Looking for a way to commemorate the dedication of the cowboys who brought prosperity to the area, the City of Pendleton commissioned local artist Michael Booth to create a sculpture depicting the arduous task of driving cattle in times of western drought. Completed in 1999, his realistic take on the subject is the full-color, four-ton, panoramic installation that you see before you.
Drawing upon the iconic buckaroo image illustrated by Wallace Smith in 1924, this hand-shaped cement statue features a cowboy atop a wild bucking bronc. Conceived of by community college art professor Michael Booth, the work was completed with the assistance of local prison inmates.
The “Let ‘er Buck” illustration was first drawn by Wallace Smith and sold for $250 to the Pendleton Round-Up in 1925. Smith was later inducted into the Round-Up Hall of Fame. Commemorated in 2010, the 3000-pound statue before you was crafted by famed artist Austin Barton, and brings Smith’s iconic image to life.
To celebrate this beautiful bird’s presence in the area, the Pendleton Bird Club sought to create this statue. The scenic Pendleton Riverwalk hosts one of the largest rookeries this bird has in the state. The Pendleton Bird Club consulted with the Pendleton Arts Commission to select the specific bronze. The result is a detailed scene of two courting blue herons that was cast in bronze by Michael Maiden and dedicated in 2011.

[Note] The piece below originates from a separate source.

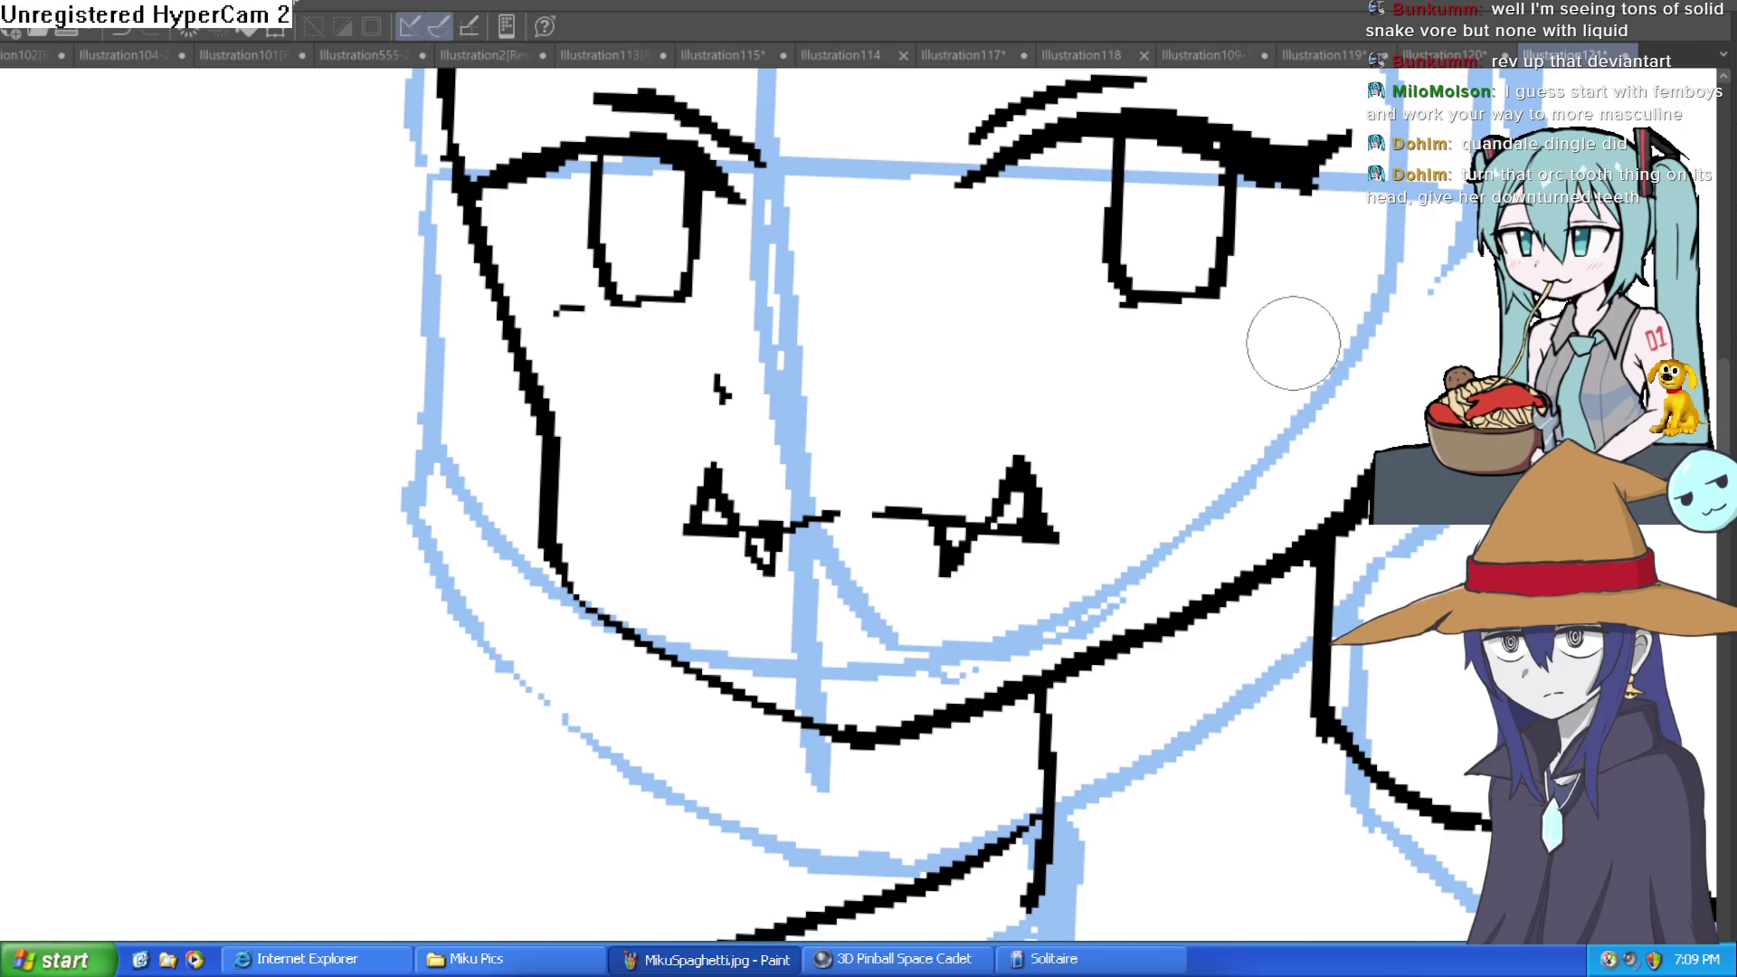
pyautogui.scroll(2, 1218, 326)
# Add a stroke down the right eye's edge and erase stray marks near the left eye.
pyautogui.moveTo(1280, 271); pyautogui.dragTo(1001, 407)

Seeking to inspire an artistic nature in the people of his hometown, statue maker Steven Lloyd Neal crafted the Arts Inspiration Monument. Featuring the mythological Greek musician Orpheus, the monument shows him playing his flute for joy-filled children. Neal’s concept visually illustrates the metaphor of music giving inspirational wings to the listener. Arts Inspiration is located in front of the Vert Auditorium, which is home to the Oregon East Symphony and other performing arts.

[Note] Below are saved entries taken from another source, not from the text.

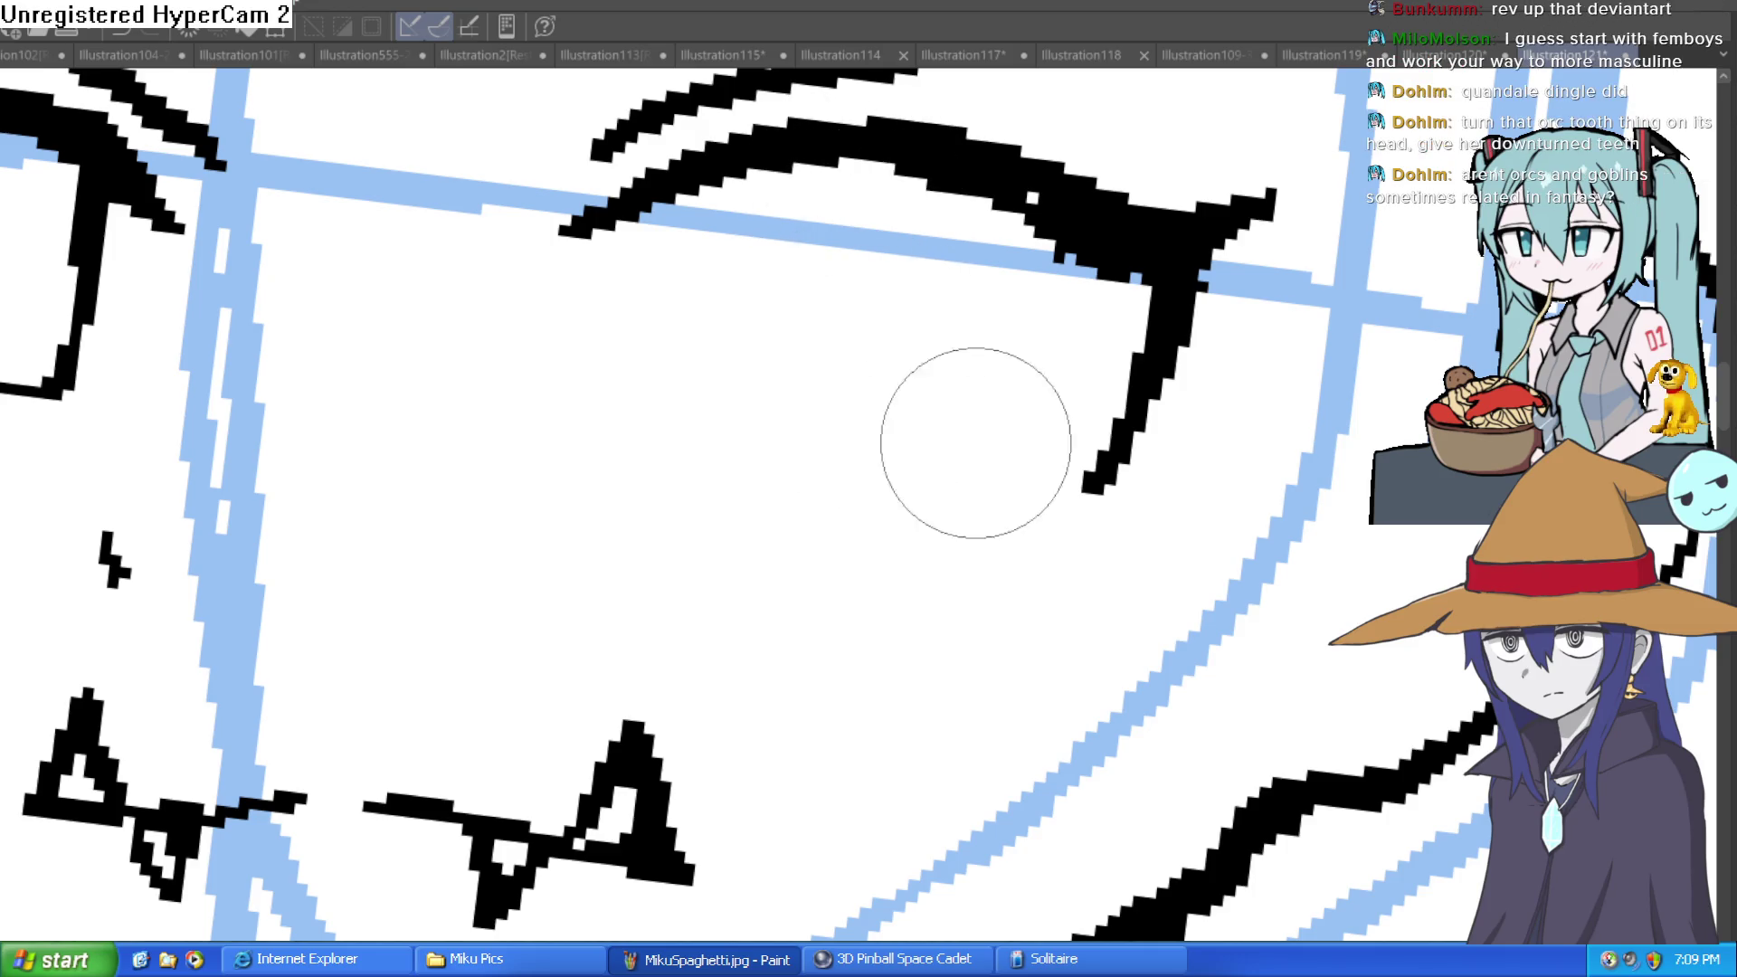
pyautogui.moveTo(536, 412); pyautogui.dragTo(1186, 399)
pyautogui.moveTo(621, 426)
pyautogui.mouseDown()
pyautogui.moveTo(517, 381)
pyautogui.moveTo(574, 187)
pyautogui.moveTo(730, 272)
pyautogui.moveTo(679, 175)
pyautogui.moveTo(465, 174)
pyautogui.moveTo(516, 182)
pyautogui.moveTo(570, 248)
pyautogui.mouseUp()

This modern concrete sculpture is an abstract figure of a person daydreaming and represents man’s tendency toward meditative or deep thought. The creator Michael Booth is a local artist and teacher at Blue Mountain Community College. Working closely with inmates from EOCI to sculpt statues like The Dreamer, Booth encourages the crafting of works of art with an emphasis on creative design and inspiration. The projects help the inmates rehabilitate and contribute to the community.
To commemorate the early pioneers, this statue of an Oregon Trail wagon master on a horse was crafted by Michael Booth and his sculpture class. This piece represents Pendleton’s important role as a trading post for some of the first pioneers that passed through. Here they were able to stock up on crucial supplies during their long journeys West.
Depicting a classic western scene, this mural outside of the Great Pacific Cafe, is a representation of Pendleton as a bustling old western town. Painted by Roger Cooke, its purpose was to commemorate the town’s rich western heritage and add beauty to Pendleton’s downtown.
A town once famous for its bootlegging and bordellos, Pendleton was considered by cowboys of the time to be the entertainment capital of the Northwest. Among the 32 saloons and 18 brothels that called Pendleton home, the most notorious of these was Madame Darby’s Cozy Rooms. This statue of Madame Darby, though a bit controversial, reminds visitors of a more colorful part of Pendleton’s history. Stella Darby stands proudly at the entrance to her risqué establishment. The Stella Darby bronze is also the only privately owned statue on the Pendleton Bronze Trail, and is dedicated to Pam Severe, who established the Working Girls Hotel and dedicated her life to preserving Pendleton’s underground history.
A Mobius strip is a single sided figure similar to an infinity loop. This cut and shaped steel sculpture was crafted by Wayne Tayson, an art professor at OSU, in 1981. Bas Relief Bronze plaques are arranged around the base show major events and people of Pendleton. The figure represents longevity and was created to commemorate Pendleton’s centennial from 1880 to 1980.